I’ve always wanted to be a storyteller. As a child, I’d make up stories (i.e. lie) to get out of trouble. No, I don’t know what happened to that bracelet. I found it like that. Then when I wanted to bring my purse to school in first grade, I gave my next door neighbor babysitter a look and told her, of course, my mother allows me to have a purse at school. (To which I lost that very same day. Who allows a first grader to bring a purse to school anyway?) First rule of storytelling was to make it believable, which meant not blinking and keeping a straight face as you told your carefully rehearsed story. Without those essential tools, you created doubt in your audience. Every good story, no matter what genre, needs to make the reader believe it’s possible. So I was on my way to becoming a storyteller even when I convinced that girl on the bus that I’d been in a television show, and I could get her the autographs of the other stars in the show. (Sorry about that).

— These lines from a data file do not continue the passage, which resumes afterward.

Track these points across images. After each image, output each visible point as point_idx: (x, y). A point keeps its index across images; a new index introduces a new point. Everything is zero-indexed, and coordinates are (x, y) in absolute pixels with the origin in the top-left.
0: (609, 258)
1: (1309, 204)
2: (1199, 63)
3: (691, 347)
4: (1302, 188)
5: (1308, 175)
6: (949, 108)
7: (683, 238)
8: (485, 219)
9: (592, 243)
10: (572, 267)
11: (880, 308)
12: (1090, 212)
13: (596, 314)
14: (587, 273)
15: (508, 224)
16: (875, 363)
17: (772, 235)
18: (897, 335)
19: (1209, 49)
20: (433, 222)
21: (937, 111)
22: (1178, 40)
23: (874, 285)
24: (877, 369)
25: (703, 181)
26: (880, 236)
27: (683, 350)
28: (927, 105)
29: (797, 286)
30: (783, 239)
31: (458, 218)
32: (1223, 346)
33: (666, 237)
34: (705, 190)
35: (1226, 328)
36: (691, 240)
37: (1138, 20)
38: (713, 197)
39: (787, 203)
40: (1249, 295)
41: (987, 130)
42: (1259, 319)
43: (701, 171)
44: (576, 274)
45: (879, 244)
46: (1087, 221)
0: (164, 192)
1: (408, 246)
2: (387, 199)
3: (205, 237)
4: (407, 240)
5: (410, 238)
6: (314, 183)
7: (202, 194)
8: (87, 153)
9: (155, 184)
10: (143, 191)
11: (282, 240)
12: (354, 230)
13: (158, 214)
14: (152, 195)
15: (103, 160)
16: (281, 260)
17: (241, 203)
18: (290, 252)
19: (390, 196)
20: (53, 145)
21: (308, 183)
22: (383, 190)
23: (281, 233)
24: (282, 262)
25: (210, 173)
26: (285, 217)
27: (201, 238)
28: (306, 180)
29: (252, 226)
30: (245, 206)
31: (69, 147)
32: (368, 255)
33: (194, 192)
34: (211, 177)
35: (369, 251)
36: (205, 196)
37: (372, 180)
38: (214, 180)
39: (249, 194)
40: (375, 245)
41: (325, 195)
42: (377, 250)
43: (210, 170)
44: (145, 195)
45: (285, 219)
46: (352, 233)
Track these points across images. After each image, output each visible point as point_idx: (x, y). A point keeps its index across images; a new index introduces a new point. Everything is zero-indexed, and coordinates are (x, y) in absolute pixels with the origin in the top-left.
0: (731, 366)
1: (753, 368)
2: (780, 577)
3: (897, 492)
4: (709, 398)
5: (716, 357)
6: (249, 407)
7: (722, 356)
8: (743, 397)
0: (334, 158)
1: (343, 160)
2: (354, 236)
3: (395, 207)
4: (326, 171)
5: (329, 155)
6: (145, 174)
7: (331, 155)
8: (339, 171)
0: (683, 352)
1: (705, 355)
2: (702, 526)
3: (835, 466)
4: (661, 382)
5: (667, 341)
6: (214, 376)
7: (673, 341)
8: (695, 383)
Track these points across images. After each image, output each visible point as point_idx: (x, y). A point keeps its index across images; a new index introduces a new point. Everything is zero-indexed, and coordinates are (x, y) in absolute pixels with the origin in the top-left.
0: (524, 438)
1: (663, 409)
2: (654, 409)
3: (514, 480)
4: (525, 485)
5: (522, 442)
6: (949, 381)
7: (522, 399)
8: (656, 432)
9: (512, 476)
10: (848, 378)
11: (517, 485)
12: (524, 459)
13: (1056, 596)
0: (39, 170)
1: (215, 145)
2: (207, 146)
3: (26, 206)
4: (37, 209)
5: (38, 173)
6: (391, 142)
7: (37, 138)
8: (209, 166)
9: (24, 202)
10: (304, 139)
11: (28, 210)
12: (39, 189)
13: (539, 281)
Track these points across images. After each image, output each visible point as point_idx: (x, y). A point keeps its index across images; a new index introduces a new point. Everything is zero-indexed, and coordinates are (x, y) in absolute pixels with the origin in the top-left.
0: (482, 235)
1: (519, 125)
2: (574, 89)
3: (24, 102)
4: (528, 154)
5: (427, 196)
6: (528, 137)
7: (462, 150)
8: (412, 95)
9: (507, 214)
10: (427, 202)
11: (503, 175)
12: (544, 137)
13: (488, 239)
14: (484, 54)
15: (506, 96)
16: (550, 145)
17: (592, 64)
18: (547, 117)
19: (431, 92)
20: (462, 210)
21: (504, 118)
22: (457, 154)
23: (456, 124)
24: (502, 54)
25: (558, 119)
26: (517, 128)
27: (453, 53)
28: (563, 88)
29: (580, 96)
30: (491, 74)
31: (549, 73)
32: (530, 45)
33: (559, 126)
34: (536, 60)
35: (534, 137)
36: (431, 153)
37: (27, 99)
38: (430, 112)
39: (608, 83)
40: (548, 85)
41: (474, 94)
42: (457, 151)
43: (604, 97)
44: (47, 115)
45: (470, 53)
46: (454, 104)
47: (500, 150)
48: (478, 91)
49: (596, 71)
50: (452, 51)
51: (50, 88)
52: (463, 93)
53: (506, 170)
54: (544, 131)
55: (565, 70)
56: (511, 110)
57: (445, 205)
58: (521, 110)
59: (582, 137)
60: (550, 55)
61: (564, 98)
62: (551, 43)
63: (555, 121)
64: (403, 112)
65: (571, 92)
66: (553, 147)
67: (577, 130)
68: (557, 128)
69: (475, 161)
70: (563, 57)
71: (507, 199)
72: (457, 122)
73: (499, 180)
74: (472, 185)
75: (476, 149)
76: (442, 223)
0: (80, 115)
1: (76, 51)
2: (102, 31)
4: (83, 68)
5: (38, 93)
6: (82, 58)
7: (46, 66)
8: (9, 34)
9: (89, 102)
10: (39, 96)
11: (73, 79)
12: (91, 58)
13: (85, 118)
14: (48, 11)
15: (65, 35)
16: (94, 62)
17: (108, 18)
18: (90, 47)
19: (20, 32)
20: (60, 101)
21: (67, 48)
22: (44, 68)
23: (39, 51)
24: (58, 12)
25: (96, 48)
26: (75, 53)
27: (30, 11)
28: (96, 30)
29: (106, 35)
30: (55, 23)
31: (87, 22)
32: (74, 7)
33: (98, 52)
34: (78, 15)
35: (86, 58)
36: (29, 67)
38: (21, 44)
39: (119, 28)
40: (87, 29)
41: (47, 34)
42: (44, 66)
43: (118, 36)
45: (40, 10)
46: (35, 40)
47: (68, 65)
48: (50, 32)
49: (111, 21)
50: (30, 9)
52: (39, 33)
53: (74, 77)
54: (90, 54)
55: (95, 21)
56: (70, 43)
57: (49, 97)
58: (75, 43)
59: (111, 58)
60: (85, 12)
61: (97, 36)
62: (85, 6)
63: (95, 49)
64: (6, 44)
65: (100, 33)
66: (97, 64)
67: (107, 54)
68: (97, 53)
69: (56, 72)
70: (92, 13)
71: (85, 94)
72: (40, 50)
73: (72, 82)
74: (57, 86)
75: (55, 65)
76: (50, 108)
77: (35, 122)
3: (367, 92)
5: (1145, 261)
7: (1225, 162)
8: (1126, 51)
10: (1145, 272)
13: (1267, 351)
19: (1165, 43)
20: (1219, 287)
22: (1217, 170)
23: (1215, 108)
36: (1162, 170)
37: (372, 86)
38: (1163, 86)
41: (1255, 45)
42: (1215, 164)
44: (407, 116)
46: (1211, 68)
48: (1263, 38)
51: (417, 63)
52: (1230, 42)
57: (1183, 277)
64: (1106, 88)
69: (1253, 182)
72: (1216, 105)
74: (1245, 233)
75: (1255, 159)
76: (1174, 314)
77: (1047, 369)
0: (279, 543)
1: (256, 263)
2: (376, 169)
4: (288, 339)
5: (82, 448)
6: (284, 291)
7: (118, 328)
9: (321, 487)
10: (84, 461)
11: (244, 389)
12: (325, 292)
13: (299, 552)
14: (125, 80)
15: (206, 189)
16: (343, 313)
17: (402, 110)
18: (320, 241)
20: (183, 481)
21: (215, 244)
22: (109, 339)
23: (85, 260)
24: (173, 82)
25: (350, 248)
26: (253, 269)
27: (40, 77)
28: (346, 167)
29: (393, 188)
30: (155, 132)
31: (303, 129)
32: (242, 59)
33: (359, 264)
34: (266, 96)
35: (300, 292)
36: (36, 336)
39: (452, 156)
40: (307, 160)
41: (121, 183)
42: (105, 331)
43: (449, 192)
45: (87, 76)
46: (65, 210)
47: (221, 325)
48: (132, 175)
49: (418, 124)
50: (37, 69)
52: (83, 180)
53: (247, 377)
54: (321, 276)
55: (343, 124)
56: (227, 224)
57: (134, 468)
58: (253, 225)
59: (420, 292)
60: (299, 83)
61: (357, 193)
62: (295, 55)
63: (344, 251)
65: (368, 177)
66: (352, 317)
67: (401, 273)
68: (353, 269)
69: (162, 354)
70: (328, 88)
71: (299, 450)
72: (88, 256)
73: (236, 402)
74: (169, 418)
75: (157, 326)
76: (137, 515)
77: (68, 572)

Then, I discovered books, and they- gasp- were lies that were acceptable and didn’t get the writer in trouble with their parents. I tried my hand at it when I was ten, and learned valuable lesson number two. When creating characters, base them loosely on real people or you might create a feud among your tween friends, and your dad will question if you think he’s as evil as the father in your story. I have never made that mistake again. Now I use pieces from people I know and mix them all up so no one can tell I was really talking about… Well, you get the idea.
After I learned I wanted to write stories, I had to find someone to listen to them because what’s a storyteller without an audience? Getting people to sit and listen when I was young and bossy was easier. Through bullying, I had a willing (ahem, captive) audience. Getting agents and publishers to read is a different story. I don’t think threats work as well with agents and editors as they did when I was a child hounding my friends, family, and occasionally the perfect stranger to read my latest creation. So now I have a whole new set of lessons to learn as I try to get stories published.
I’m sure my English students can’t wait, so that they can stop being my captive audience. For now, I’ll just blog about my stories and try to keep it entertaining.